# Small British Airline - Bust



## GBNorman (Feb 19, 2019)

The Manchester Guardian reports that a regional airline, Flybmi, has collapsed and has sought Administration (Bankruptcy Protection):

https://www.theguardian.com/business/2019/feb/16/flybmi-collapses-blaming-brexit-uncertainty

This airline is the remnants of British Midland which was merged with British Airways several years ago.

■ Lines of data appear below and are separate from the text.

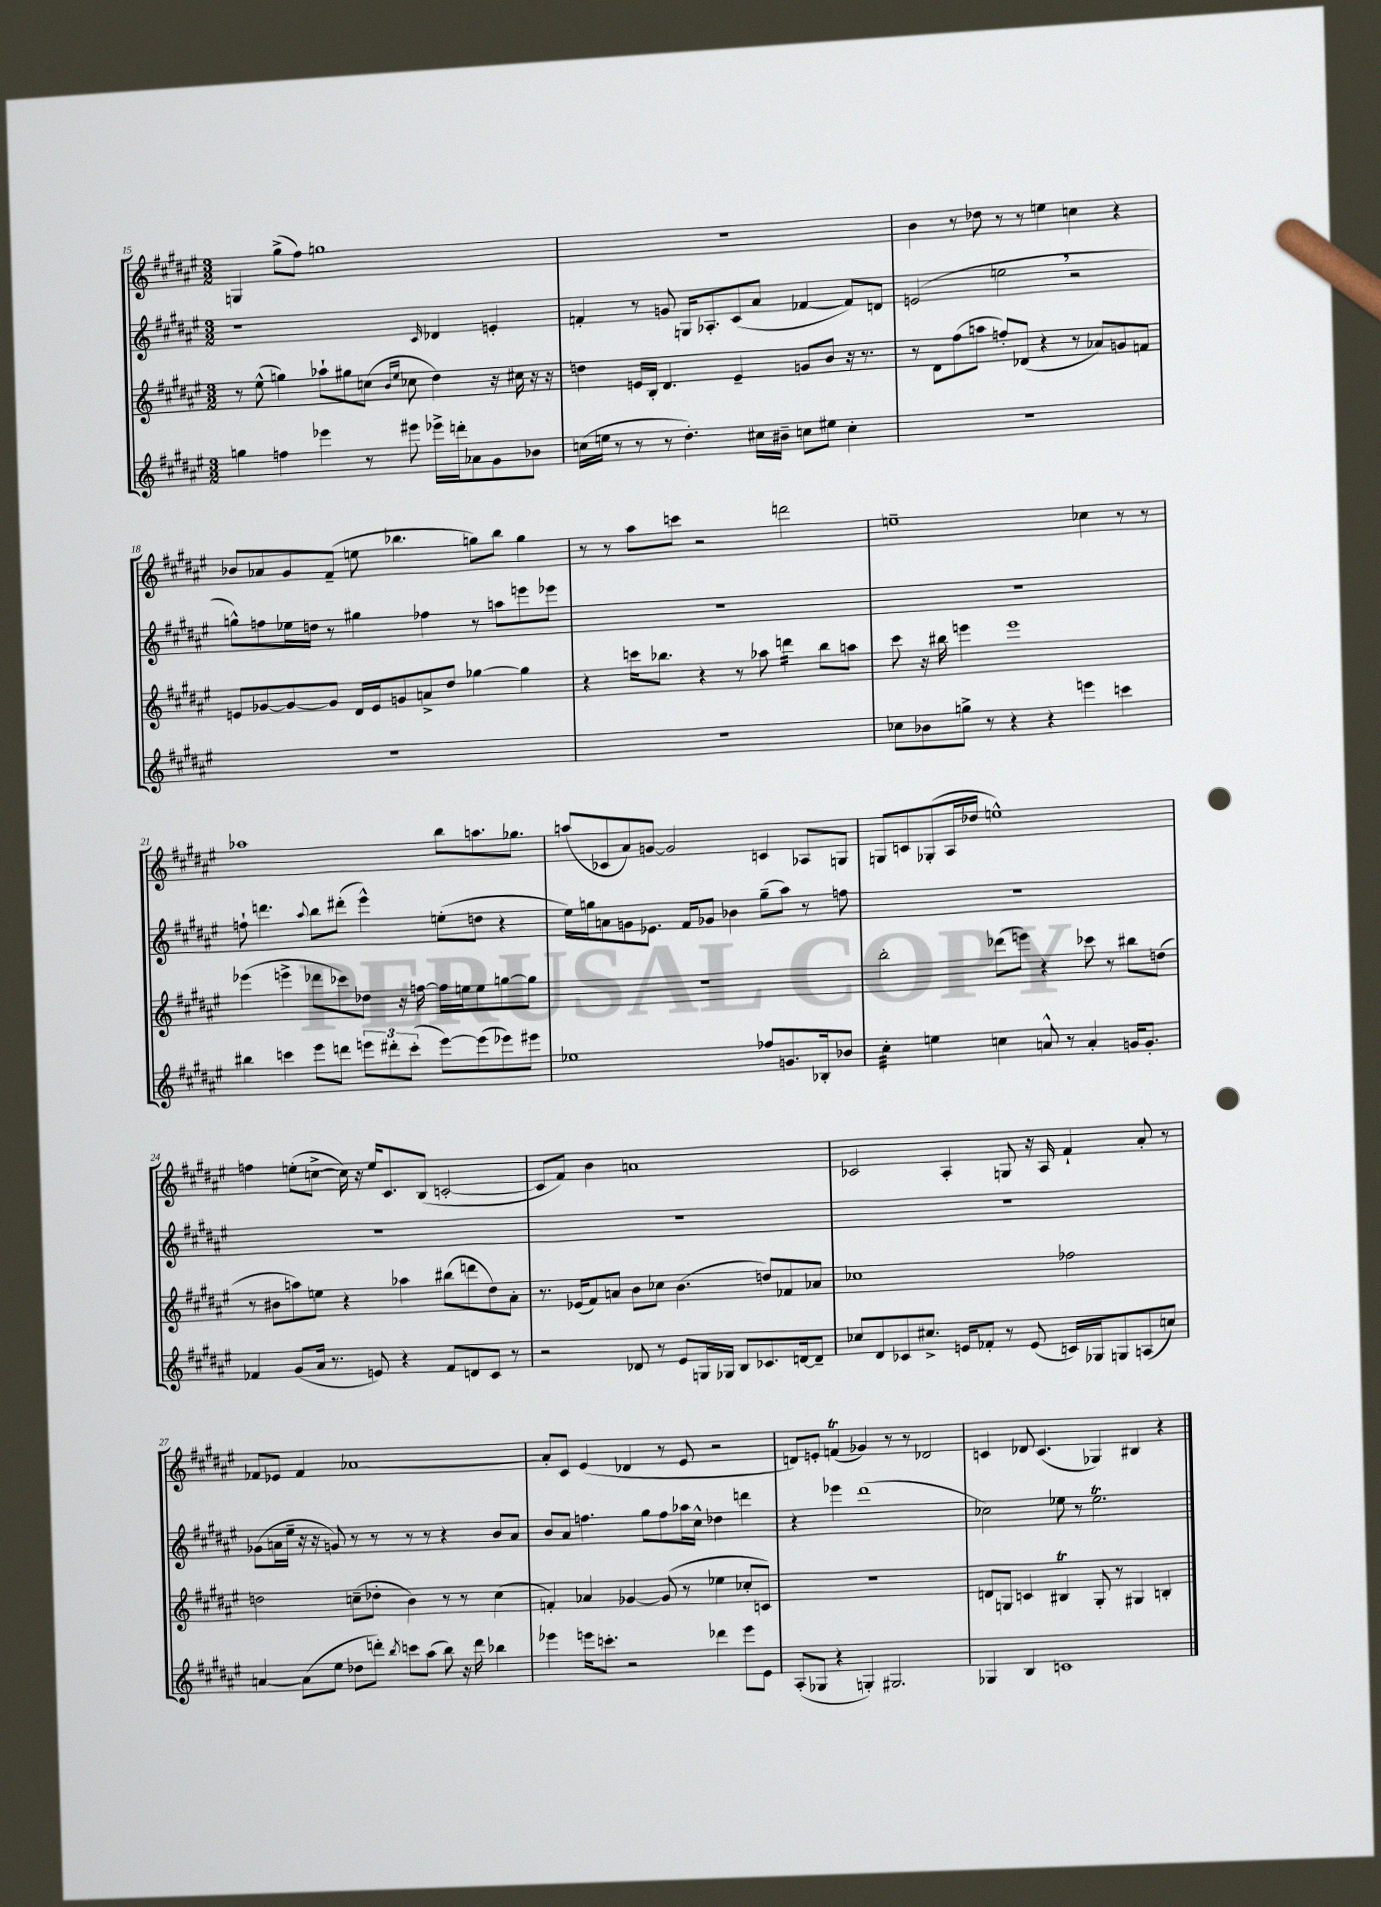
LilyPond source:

<<
\new StaffGroup <<
\new Staff = "s0" {
    \clef treble \key fis \major \numericTimeSignature \time 3/2
    \autoBeamOff g4 gis''8[->( fis''8]) g''1 |
    R1. |
    b'4 r8 des''8 r8 r8 e''4 c''4 r4 |
    bes'8[ aes'8 gis'8 fis'8]--( e''8 bes''4. g''8[) bes''8] g''4 |
    r8 r8 ais''8[ c'''8] r2 d'''2 |
    e''1-- ces''4 r8 r8 |
    aes''1 b''8[ a''8. ges''8.] |
    a''8[( ces'8 ais'8) g'8]~ g'2 c'4 aes8[ g8] |
    g8[ c'8 ges8-.( ais16 des''16] e''1-^) |
    f''4 e''8[-.( c''8]~-> c''16) r16 e''16[ cis'8. b8]( c'2~-. |
    c'8[ fis'8]) b'4 a'1 |
    ces'2 ais4-. g8 r16 ais16 fis'4-! ais'8-. r8 |
    fes'8[ ees'8] fes'4 aes'1~ |
    aes'8[-. cis'8] eis'4( des'4 r8 eis'8 r2 |
    d'8[) e'8]-. f'4\trill( ges'4) r8 r8 des'2 |
    c'4 des'8 c'4.( ges4) bis4 r4 \bar "|." |
}
\new Staff = "s1" {
    \clef treble \key fis \major \numericTimeSignature \time 3/2
    \autoBeamOff r1 \grace { cis'16 } des'4 e'4-. |
    f'4-. r8 g'8 g16[ aes8.-. cis'8( ais'8] fes'4~ fes'8[) d'8] |
    e'2( e''2 \breathe r2 |
    g''8[-^) f''8 ees''16 d''16] r8 gis''4 fes''4 r8 a''8[ e'''8 ees'''8] |
    R1. |
    R1. |
    f''8-! d'''4. \appoggiatura { ais''8 } b''8[ dis'''8]-.( eis'''4-^) e''8[-.( d''8] r4 |
    eis''16[) g''16 a'8 g'8 ees'8.] fis'16[ ges'8] bes'4 g''8[--( ais''8]) r8 f''8 |
    R1. |
    R1. |
    R1. |
    R1. |
    ges'8[( a'16 eis''16]-- r16 r16 g'8) r8 r8 r8 r8 r4 b'8[ a'8] |
    b'8[ ais'8] f''4. gis''8[ f''8 aes''16 cis''16]-^ des''4 d'''4 |
    r4 ees'''4 dis'''1( |
    ces''2) ees''8 r8 ees''2.\trill \bar "|." |
}
\new Staff = "s2" {
    \clef treble \key fis \major \numericTimeSignature \time 3/2
    \autoBeamOff r8 eis''8-^( g''4) aes''8[-! gis''8 c''8]( \grace { b'16[ eis''16] } ces''8 dis''4) r16 cis''16 r16 r16 |
    d''4 e'16[ b16]-. dis'4. e'4-- g'8[ b'8] r16 r8. |
    r8 dis'8[ fis''8( a''8] f''8[-.) des'8]( r4 r8 aes'8[) g'8 f'8] |
    e'8[ ges'8~ ges'8~ ges'8] dis'16[ e'16 g'8 a'8-> dis''8] ges''4~ ges''4 |
    r4 c'''16[ bes''8.] r4 r8 aes''8 d'''4:16 bes''8[ a''8] |
    cis'''8 r16 bis''16 e'''4 e'''1 |
    ees'''4( e'''4-> des'''8[ ces'''8) des''8] r16 f''16~ f''16[ e''16 e''8 g''8~ g''8] |
    R1. |
    b''2-. des'''8[( e'''8]) r4 ces'''8 r8 bis''8[ d''8]( |
    r8 bis'8[ a''8) e''8] r4 aes''4 bis''8[( d'''8 dis''8) ais'8]-. |
    r8. ees'16[( fis'8) a'8] b'8[ ces''8] b'4.( d''8[) fes'8 aes'8] |
    ces''1 fes''2 |
    d''2 c''8[--( des''8]-. b'4) r8 r8 c''4( |
    f'4-.) aes'4 ges'4~ ges'8( r8 ees''4 ces''8[-. c'8]) |
    R1. |
    d'8[ g8] c'4 bis4\trill g8-. r8 gis4 b4-. \bar "|." |
}
\new Staff = "s3" {
    \clef treble \key fis \major \numericTimeSignature \time 3/2
    \autoBeamOff g''4 f''4 ees'''4 r8 eis'''8 ees'''16[-> d'''16-. aes'8 gis'8 bes'8] |
    c''16[( e''16] r8 r8 r8 dis''4.-.) cis''16[ bis'16]-- c''8[ eis''8] c''4-. |
    R1. |
    R1. |
    R1. |
    ces''8[ bes'8 g''8]-> r8 r4 r4 e'''4 c'''4 |
    bis''4 c'''4 eis'''8[ d'''8] \tuplet 3/2 { e'''8[ dis'''8-. c'''8]-.( } e'''8[~) e'''8( ees'''8) eis'''8] |
    ees''1 fes''8[ g'8. bes16-. bes'8] |
    cis''4:32-. e''4 c''4 a'8-^ r8 a'4-. g'16[ g'8.]-. |
    fes'4 gis'8[( ais'16] r8. e'8) r4 fes'8[ d'8 cis'8] r8 |
    r2 des'8 r8 eis'8[ g16 ges16] b8[ ces'8. d'16~ d'8]-- |
    ces''8[ dis'8 ces'8 cis''8.]-> e'16[ fes'8]-. r8 e'8( c'16[) ges16 g8 a8( c''8]) |
    a'4~ a'8[( eis''8] des''8[ d'''8]-.) \acciaccatura { b''8 } c'''8[ ais''8]( b''8) r16 d'''16 bes''4 |
    ees'''4 e'''16[ c'''8.]-. r2 des'''4 e'''8[ eis'8] |
    ais8[-.( ges8] r4 g4-.) gis2. |
    ges4 b4 c'1 \bar "|." |
}
>>
>>
\layout { \context { \Score currentBarNumber = #15 } }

It cartainly appears that Her Majesty expects a company "in Administration" to clearly delineate "what you got". In this case "not much";

https://www.flybmi.com/en

Fair Use (Guardian):



> The British airline Flybmi has gone bust, cancelling all flights with immediate effect and blaming Brexit as the main cause of its collapse.
> 
> The company, which employs 376 staff and operates more than 600 flights a week, said it faced “several difficulties” in recent weeks including spikes in fuel and carbon costs, the latter arising from the EU’s recent decision to exclude UK airlines from full participation in the Emissions Trading Scheme.
> 
> “Current trading and future prospects have also been seriously affected by the uncertainty created by the Brexit process, which has led to our inability to secure valuable flying contracts in Europe and lack of confidence around bmi’s ability to continue flying between destinations in Europe,” the airline said in a statement.


----------